4. Bij of krachtens algemene maatregel van bestuur kunnen regels worden gesteld met betrekking tot de wijze waarop de gegevens door de opsporingsambtenaar of de officier van justitie worden gevorderd.
Dit lid bepaalt dat er bij of krachtens algemene maatregel van bestuur regels kunnen worden gesteld die de wijze specificeren waarop de gegevens door de opsporingsambtenaar of de officier van justitie worden gevorderd.
Gerelateerde rechtspraak
ECLI:NL:HR:2022:475
ECLI:NL:HR:2021:1940 - Beperkte toetsing rechter bij inbeslagneming op basis van Europees Onderzoeksbevel
In een klaagschriftprocedure tegen een beslag op basis van een Europees Onderzoeksbevel (EOB) is de rechterlijke toetsing beperkt. De proportionaliteit en gronden voor het EOB worden niet beoordeeld; dit is aan de uitvaardigende staat. De rechter toetst slechts weigeringsgronden en formaliteiten.
ECLI:NL:HR:2024:375
ECLI:NL:HR:2013:686
ECLI:NL:HR:2012:BW8738
ECLI:NL:HR:2023:610 - Inloggen met eigen sleutel voor verkeerd doel is computervredebreuk
Toegang tot een computersysteem met rechtmatig verkregen inloggegevens is toch wederrechtelijk binnendringen als dit gebeurt voor een ander doel dan waarvoor toestemming is verleend. De inloggegevens kwalificeren dan als 'valse sleutel' (art. 138ab Sr). Een beroep op het dienen van een maatschappelijk belang werd verworpen.

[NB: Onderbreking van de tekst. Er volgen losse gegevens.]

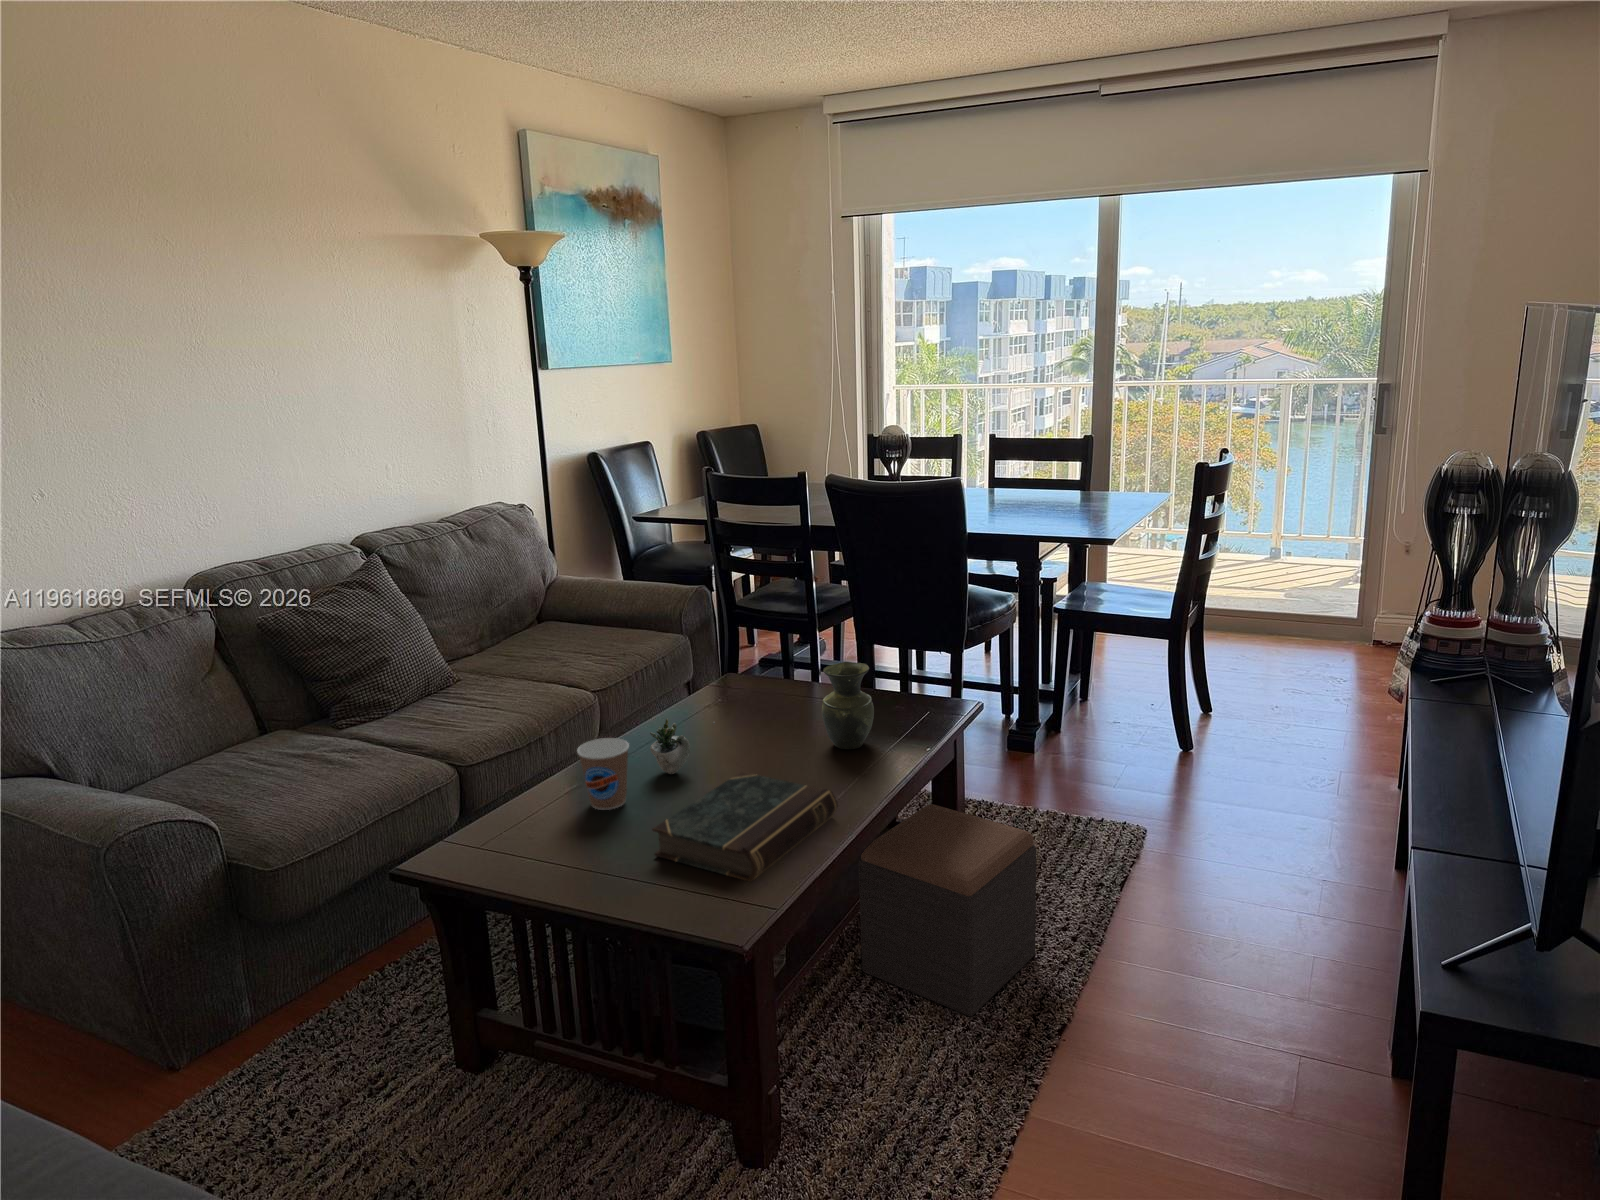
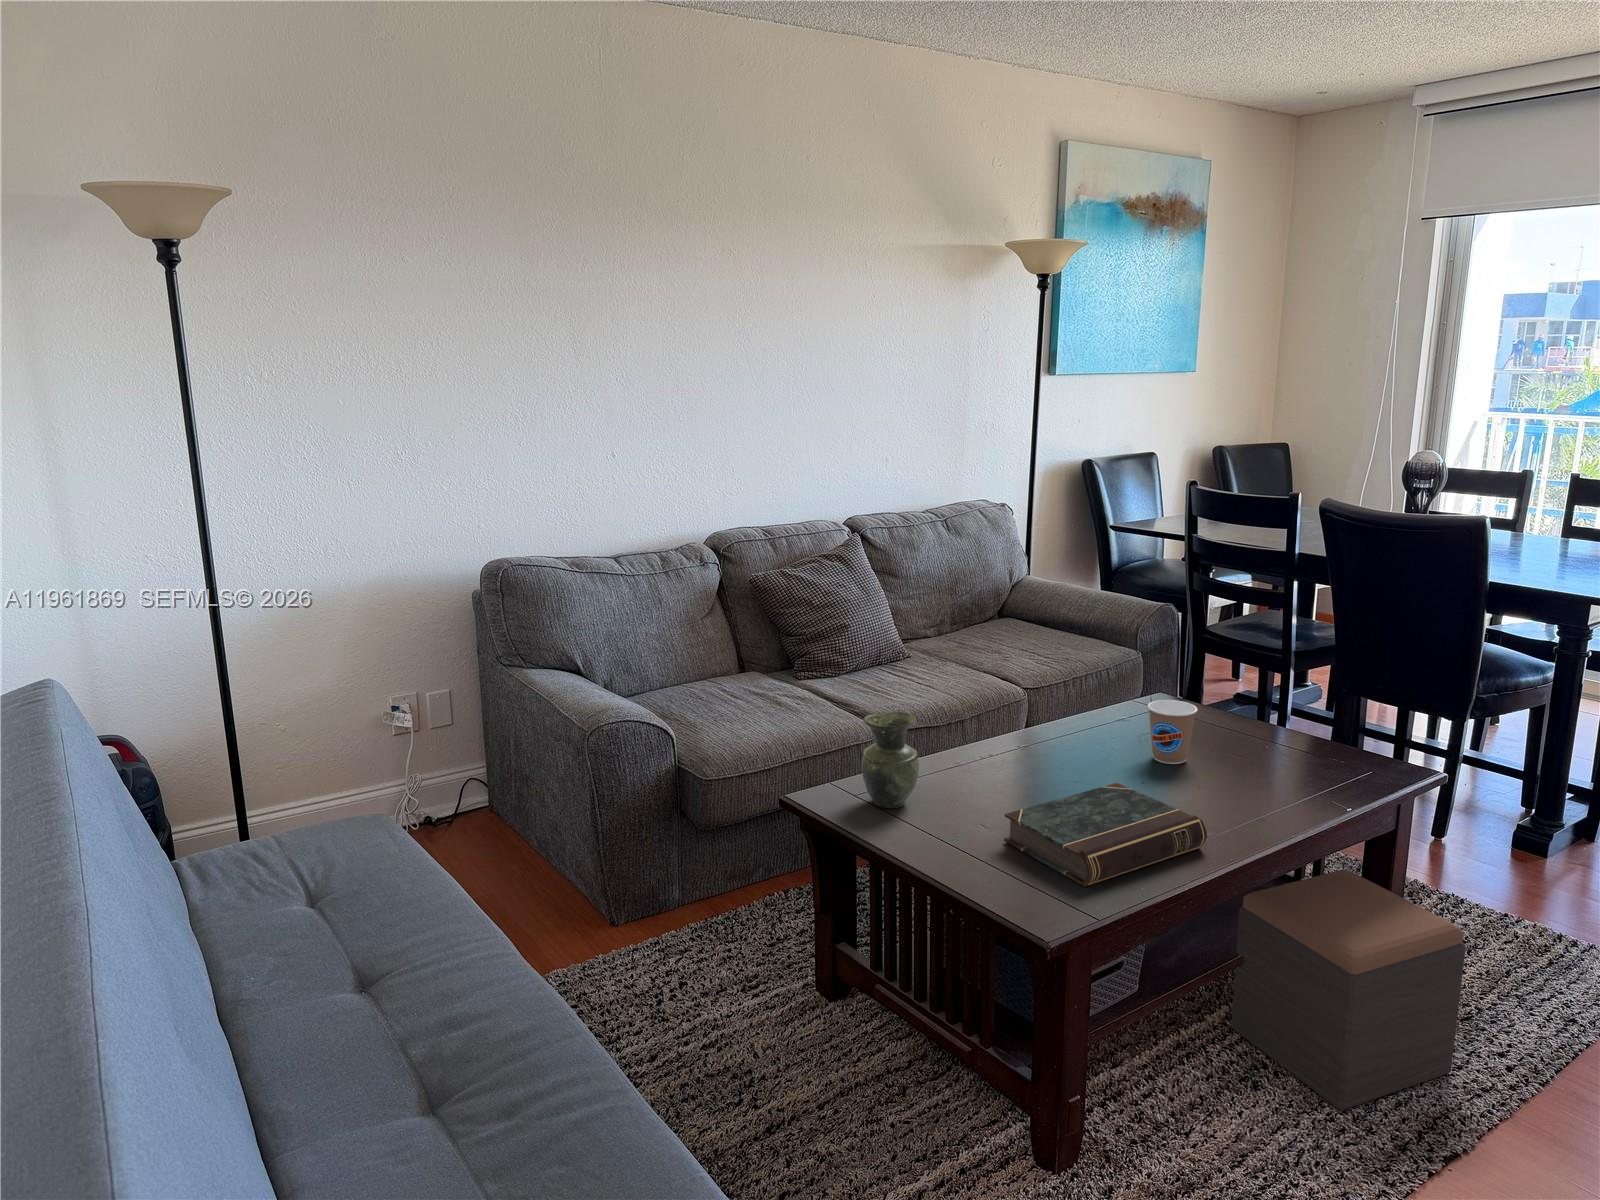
vase: present [822,662,874,749] -> present [861,712,919,808]
succulent plant: present [650,719,715,774] -> none [1039,718,1102,774]
coffee cup: present [577,738,629,810] -> present [1148,700,1197,764]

ECLI:NL:HR:2023:241 - Onrechtmatig verkregen telefoongegevens: niet automatisch bewijsuitsluiting of strafvermindering
Het onrechtmatig verkrijgen van historische verkeers- en locatiegegevens leidt niet automatisch tot bewijsuitsluiting of strafvermindering. De verdediging moet concreet onderbouwen in welke mate de privacy is geschonden en welk nadeel de verdachte daadwerkelijk heeft geleden. Een algemene klacht volstaat niet.